Updated 1.40pm

Rosianne Cutajar has been given a second and final opportunity to answer breach of conduct accusations before the Council of Europe’s parliamentary assembly.

Cutajar, who is one of three Maltese MPs to form part of the assembly, is being investigated over a 2019 speech she gave in which she shot down a colleague’s report into the Daphne Caruana Galizia case and the rule of law in Malta.

More than 30 members of the Council of Europe assembly endorsed the request for an investigation filed by Dutch MP Peter Omtzigt, triggering a probe by the assembly’s  Committee on Rules of Procedure, Immunities and Institutional Affairs. 

While Cutajar is understood to have written to the committee, she did not respond to a request to answer questions in person.

The committee last met on Wednesday, when it resolved to give Cutajar another, final opportunity to appear before it and defend herself. The committee’s next meeting is scheduled to take place at the end of September.

Cutajar responded to the news with a Facebook post on Saturday afternoon which included photos of Omtzigt speaking to Nationalist Party MP Jason Azzopardi. 

"Attacks by Omtzigt and Jason Azzopardi's foreign friends continue," she wrote. "I will not be intimidated. I will continue to defend Malta's name."

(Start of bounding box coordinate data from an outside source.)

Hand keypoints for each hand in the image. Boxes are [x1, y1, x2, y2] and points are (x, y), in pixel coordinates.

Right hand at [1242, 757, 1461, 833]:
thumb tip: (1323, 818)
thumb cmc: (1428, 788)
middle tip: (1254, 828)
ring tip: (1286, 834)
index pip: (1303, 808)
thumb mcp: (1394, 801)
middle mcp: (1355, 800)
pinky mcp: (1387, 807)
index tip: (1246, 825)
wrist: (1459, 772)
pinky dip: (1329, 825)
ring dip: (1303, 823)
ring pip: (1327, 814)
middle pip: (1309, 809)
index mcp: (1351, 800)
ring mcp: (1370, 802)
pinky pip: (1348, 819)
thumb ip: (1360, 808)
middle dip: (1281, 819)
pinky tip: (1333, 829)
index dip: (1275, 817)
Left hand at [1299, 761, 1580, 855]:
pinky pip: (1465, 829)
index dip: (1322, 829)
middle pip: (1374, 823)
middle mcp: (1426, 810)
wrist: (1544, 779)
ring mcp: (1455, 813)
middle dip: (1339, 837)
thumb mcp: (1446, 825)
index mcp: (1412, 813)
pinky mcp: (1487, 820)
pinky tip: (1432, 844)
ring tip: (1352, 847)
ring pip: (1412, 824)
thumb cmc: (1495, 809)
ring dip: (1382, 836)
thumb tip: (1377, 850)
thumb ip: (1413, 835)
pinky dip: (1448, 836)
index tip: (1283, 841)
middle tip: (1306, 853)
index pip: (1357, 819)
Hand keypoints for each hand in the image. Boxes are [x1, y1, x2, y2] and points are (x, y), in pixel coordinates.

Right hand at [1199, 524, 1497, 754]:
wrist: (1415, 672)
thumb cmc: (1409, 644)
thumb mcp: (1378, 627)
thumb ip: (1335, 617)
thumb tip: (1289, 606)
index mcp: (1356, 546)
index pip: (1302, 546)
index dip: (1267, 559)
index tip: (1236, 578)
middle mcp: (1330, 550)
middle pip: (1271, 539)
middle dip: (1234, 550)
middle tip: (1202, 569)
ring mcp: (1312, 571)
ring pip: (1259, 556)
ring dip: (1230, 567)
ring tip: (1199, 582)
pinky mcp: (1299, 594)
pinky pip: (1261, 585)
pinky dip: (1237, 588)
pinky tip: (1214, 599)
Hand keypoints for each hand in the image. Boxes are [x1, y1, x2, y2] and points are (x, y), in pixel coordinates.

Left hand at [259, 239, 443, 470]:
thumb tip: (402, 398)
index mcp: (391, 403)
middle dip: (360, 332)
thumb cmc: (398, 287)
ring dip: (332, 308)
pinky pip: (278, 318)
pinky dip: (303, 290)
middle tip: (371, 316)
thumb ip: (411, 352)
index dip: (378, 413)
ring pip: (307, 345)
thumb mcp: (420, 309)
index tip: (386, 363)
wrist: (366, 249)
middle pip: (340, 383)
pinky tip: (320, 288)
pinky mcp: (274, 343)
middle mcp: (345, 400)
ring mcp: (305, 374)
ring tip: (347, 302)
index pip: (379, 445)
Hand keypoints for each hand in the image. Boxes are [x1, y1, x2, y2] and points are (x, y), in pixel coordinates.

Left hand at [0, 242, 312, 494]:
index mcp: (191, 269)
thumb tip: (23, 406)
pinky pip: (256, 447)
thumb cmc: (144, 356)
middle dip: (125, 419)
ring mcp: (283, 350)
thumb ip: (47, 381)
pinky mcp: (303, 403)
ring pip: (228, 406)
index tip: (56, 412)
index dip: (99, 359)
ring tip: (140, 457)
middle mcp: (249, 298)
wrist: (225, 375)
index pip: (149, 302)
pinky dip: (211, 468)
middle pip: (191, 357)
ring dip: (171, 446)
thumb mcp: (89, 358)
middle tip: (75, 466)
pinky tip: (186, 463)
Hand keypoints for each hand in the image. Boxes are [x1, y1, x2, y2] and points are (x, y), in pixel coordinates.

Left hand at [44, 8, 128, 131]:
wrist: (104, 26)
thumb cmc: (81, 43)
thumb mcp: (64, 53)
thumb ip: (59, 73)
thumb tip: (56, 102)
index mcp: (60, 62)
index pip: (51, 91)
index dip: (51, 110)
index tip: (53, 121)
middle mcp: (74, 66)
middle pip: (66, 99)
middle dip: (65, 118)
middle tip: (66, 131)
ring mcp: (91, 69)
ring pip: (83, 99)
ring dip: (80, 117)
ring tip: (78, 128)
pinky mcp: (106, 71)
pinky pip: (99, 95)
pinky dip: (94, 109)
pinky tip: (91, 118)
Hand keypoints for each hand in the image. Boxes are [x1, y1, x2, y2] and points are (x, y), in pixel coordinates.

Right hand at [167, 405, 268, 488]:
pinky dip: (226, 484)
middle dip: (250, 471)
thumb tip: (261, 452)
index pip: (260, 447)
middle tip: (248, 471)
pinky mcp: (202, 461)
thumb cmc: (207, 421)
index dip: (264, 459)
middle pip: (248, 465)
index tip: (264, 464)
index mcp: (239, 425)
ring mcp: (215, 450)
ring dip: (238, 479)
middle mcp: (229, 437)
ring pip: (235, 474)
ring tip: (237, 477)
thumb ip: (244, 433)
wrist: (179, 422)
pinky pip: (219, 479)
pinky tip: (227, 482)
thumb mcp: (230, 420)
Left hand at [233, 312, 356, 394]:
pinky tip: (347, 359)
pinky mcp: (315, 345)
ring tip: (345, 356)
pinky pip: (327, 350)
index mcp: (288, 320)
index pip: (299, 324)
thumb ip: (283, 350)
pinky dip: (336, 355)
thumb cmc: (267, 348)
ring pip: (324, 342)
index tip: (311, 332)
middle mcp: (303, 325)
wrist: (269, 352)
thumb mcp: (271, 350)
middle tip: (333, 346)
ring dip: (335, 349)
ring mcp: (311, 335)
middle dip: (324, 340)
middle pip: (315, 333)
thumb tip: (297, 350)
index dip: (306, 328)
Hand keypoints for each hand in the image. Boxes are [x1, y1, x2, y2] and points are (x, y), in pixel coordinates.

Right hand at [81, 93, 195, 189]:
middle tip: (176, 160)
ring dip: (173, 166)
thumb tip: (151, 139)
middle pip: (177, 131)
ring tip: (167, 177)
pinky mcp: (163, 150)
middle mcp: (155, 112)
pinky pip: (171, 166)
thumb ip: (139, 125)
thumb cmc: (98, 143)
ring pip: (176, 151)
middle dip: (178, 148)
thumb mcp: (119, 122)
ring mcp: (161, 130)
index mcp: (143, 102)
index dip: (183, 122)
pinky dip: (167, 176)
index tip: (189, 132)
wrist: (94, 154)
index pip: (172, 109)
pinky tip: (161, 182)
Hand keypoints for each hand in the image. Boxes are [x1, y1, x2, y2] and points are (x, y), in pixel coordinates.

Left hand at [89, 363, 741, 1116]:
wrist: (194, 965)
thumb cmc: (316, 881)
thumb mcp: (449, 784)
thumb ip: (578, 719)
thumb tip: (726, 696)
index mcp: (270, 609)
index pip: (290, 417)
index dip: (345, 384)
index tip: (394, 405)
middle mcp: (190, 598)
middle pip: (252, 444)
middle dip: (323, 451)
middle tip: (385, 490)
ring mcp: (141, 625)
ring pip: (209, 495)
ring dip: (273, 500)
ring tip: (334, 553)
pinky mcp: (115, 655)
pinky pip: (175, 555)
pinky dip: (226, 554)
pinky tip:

Omtzigt’s 2019 Council of Europe report into Malta made explicit reference to Yorgen Fenech and his secret company 17 Black, which Caruana Galizia was the first to name. Fenech stands accused of complicity in the journalist’s assassination. He is pleading not guilty to charges.  

Cutajar derided Omtzigt’s report and findings when she spoke at the assembly in June of that year.

Times of Malta has since revealed that she was involved in a property deal with Fenech. Though she denies any involvement, parliament’s standards commissioner advised MPs to recommend a tax probe into her and Prime Minister Robert Abela demoted her out of cabinet as a result.

Last April, Omtzigt asked the assembly to investigate Cutajar for a breach of conduct. 

Should the committee find Cutajar guilty of such a breach, it can sanction her by temporarily banning her from speaking at the assembly, signing resolutions or motions, asking questions, acting as a rapporteur or serving on committees or temporarily suspending her as an assembly member altogether.